Little Sims has done everything it should. She works hard, looks out for her own business, and has built a fan base with her string of critically acclaimed releases. When the time comes, she fires a laser and creates a bold, thematic album with a distinct arc. Here’s the pros and cons of the coveted Mercury Prize she picked up in October. There were other honors. She smiled and said, “Thank you,” when she won Best New Artist at her February BRIT Awards. She showed up at her cover shoot, wore designer clothes on her red carpet, and chatted at the afterparty. She stuck to the independent and appreciated its value to her. That was the case even when her distributor AWAL (an acronym for Artists Without a Label) was sold to Sony Music for her $430 million. She took the pain of canceling her US show because the numbers didn’t add up. But now she’s had enough.upon No, thanks She hides her fanfare, goes back to rap basics, and blows up the industry she claims to have made her, but really leaves her exhausted. In doing so, she adds her voice to a growing chorus of black British artists calling for her compensation.

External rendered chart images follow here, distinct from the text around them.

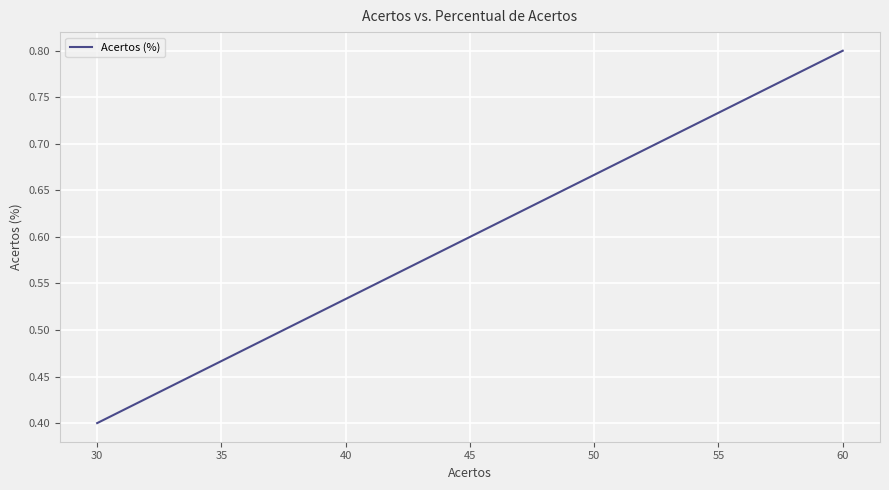

How many lines are shown in the chart?

1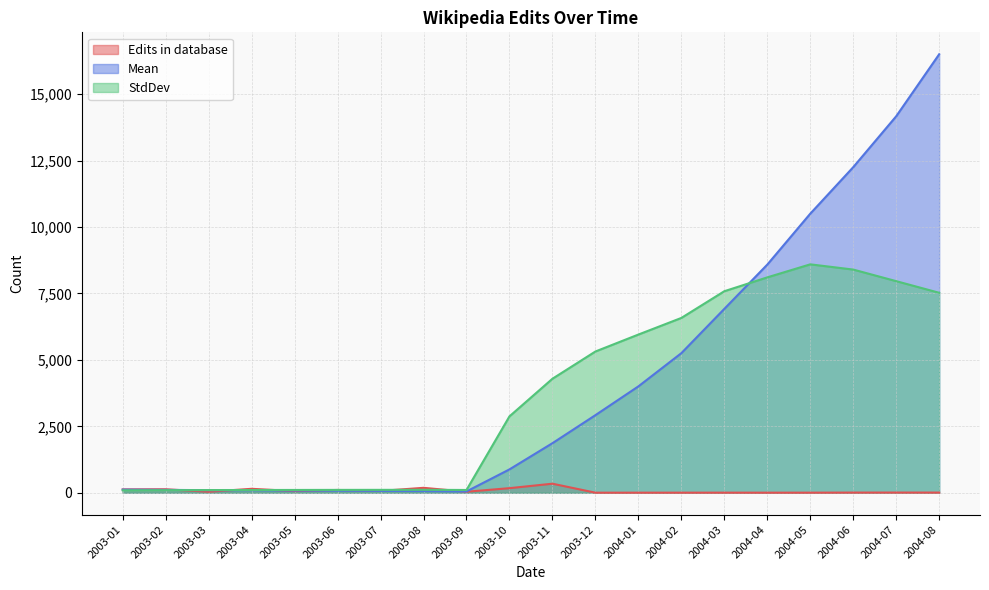

True or false: StdDev has a value of 179.5 at 2003-05.

False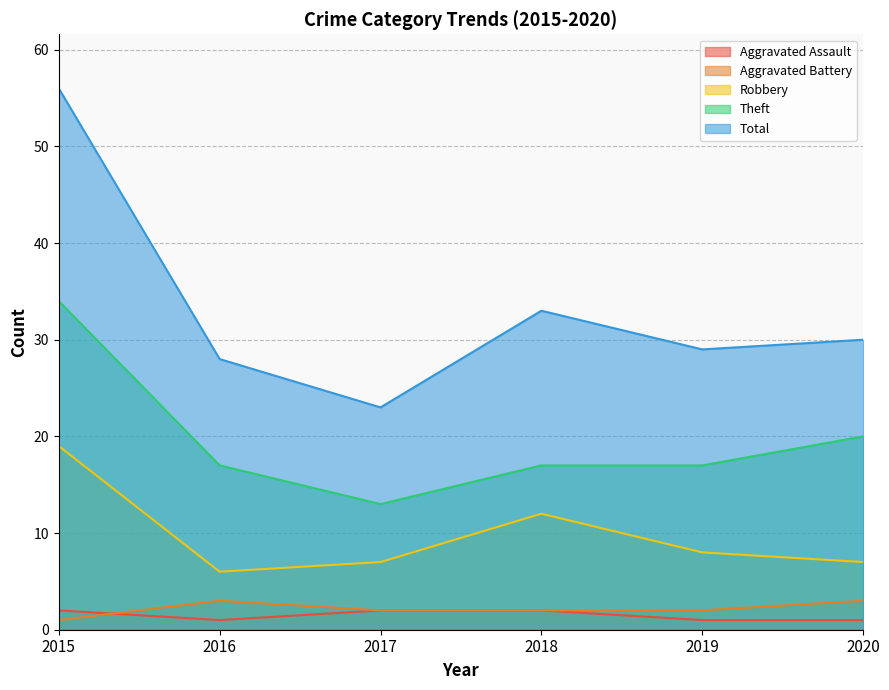

Which series has the widest spread of values?

Total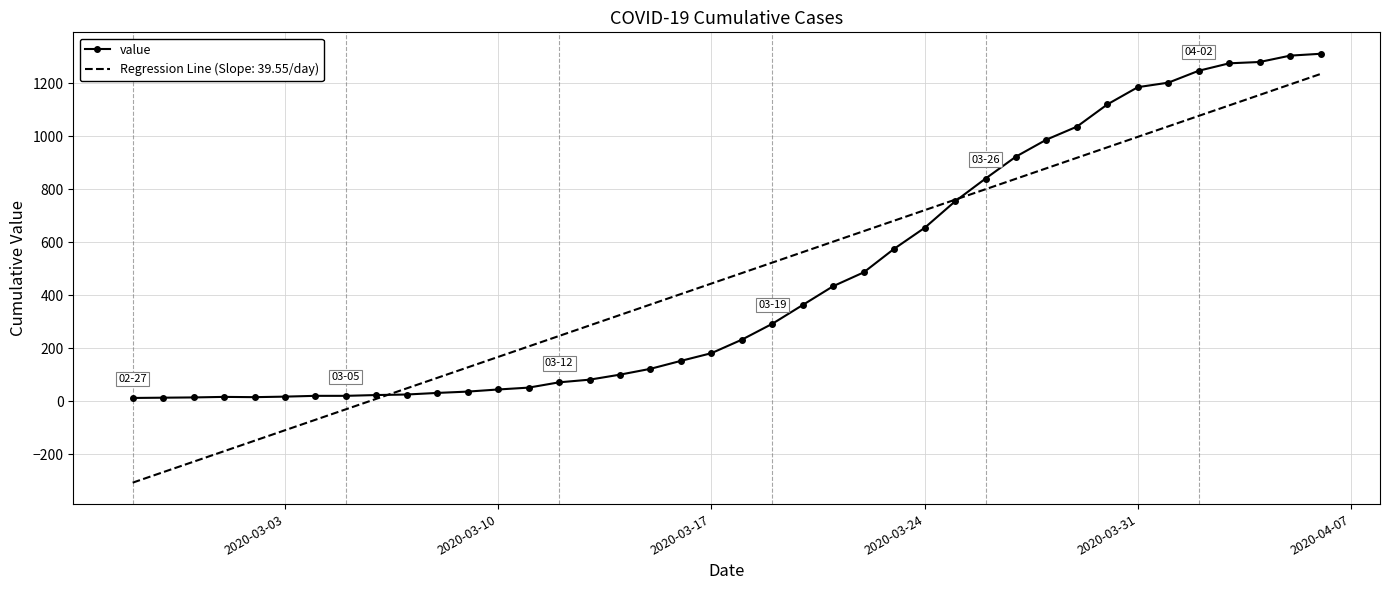

What is the greatest value displayed?

1312.0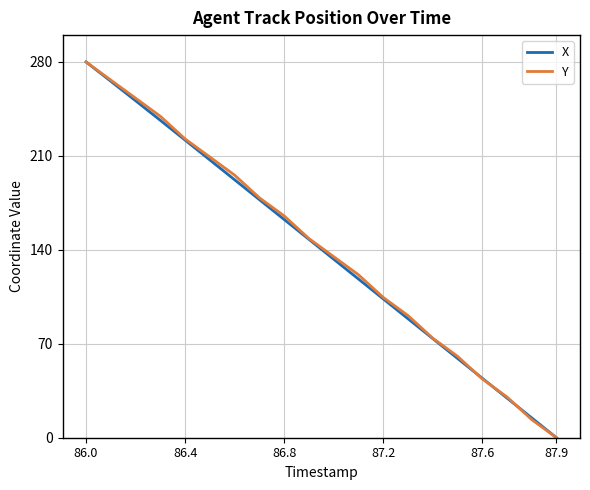

What is the maximum value for Y?

280.0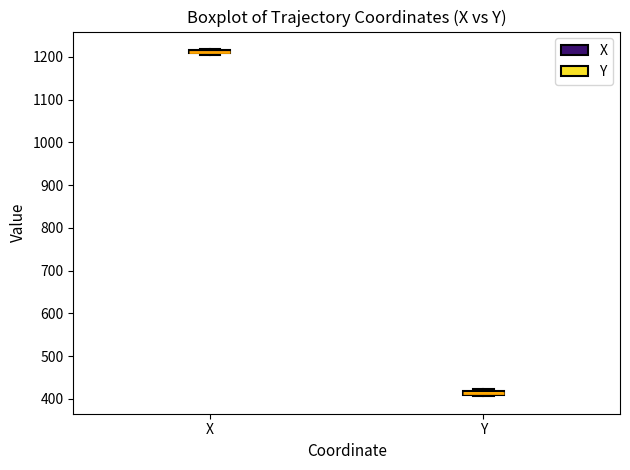

Where is the upper edge of the box for Y on the y-axis? The values are not printed on the chart, so give them approximately, as read against the axis.

420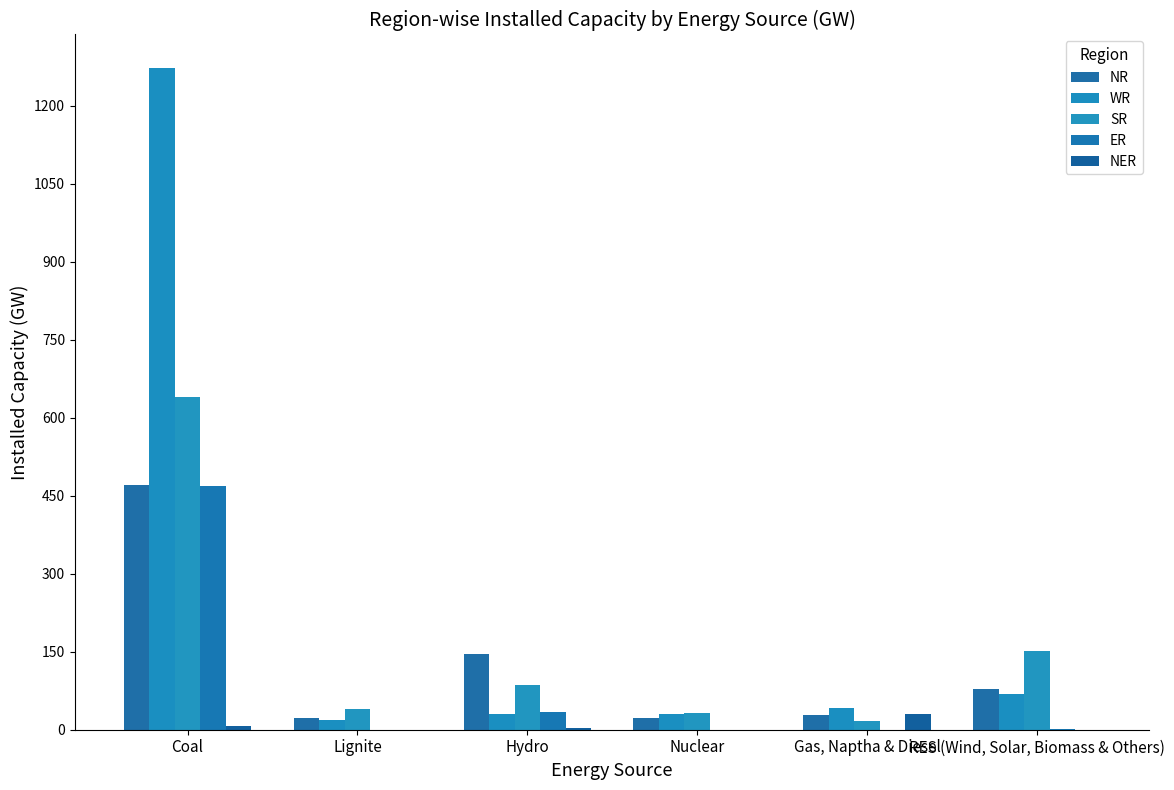

What position from the right is Nuclear?

3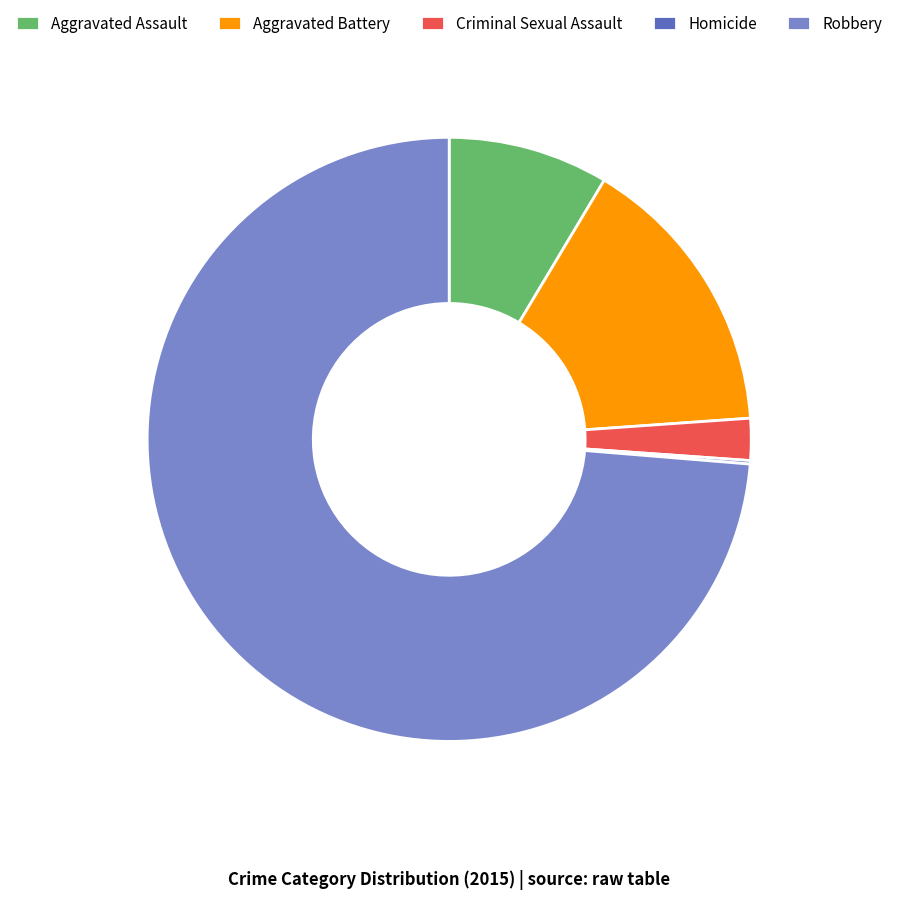

What is the majority slice?

Robbery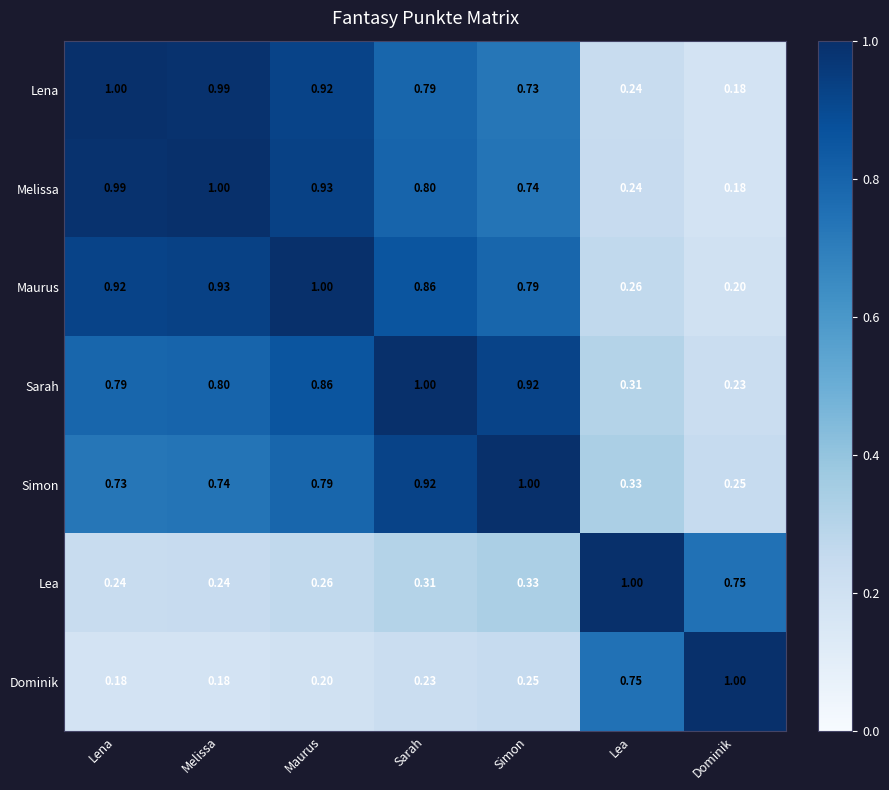

At how many categories does at least one series exceed 0?

7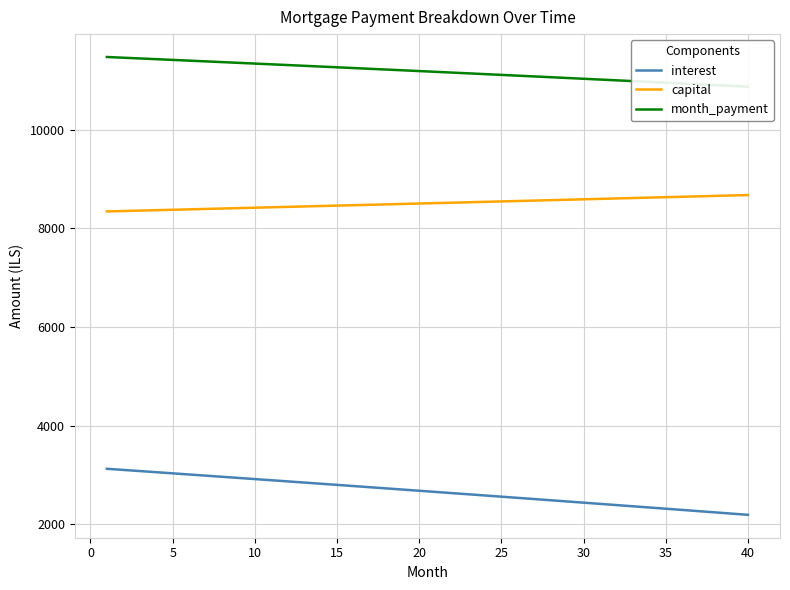

True or false: interest has more than 2 interior local peaks.

False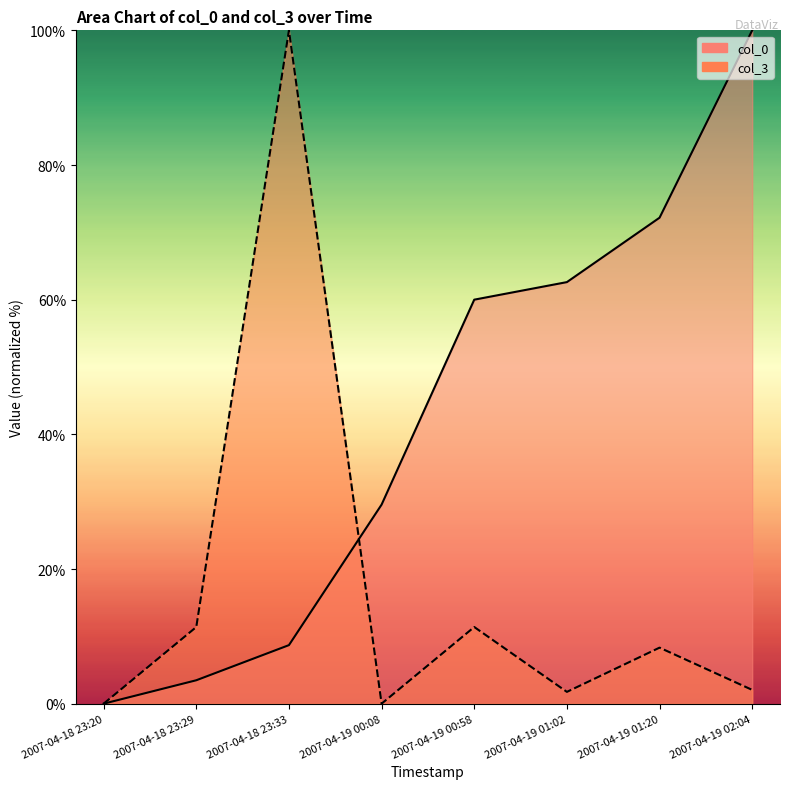

How many values in col_3 are above zero?

6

When Saul Williams released his blistering “List of Demands” in 2004, chugging beats and his outraged rhetoric were met with anger. Sims delivers the same rage, but her tack is different.From the drum patter and looping coon that opens on the album “Angel,” you can be forgiven for expecting lullabies and love songs. But her purpose is suit-trained, and Simz relents. ’” she rapped in a tight volley, asking, “Did I stutter?” Seeing how far her fame and the trappings it deserves can take art from its purpose, she seems to have found the answer to her question that controlled those bearing Mercury. sometimes i can be an introvert: “Are you Sims the artist or are you a Simbi person?” “You don’t even recognize who you’re becoming/They don’t shit as long as the gravy train runs,” she coolly spits on “Heart on Fire,” before her Disillusionment was distilled into the image of an industry party where the music was deafened by the din of people talking in stores.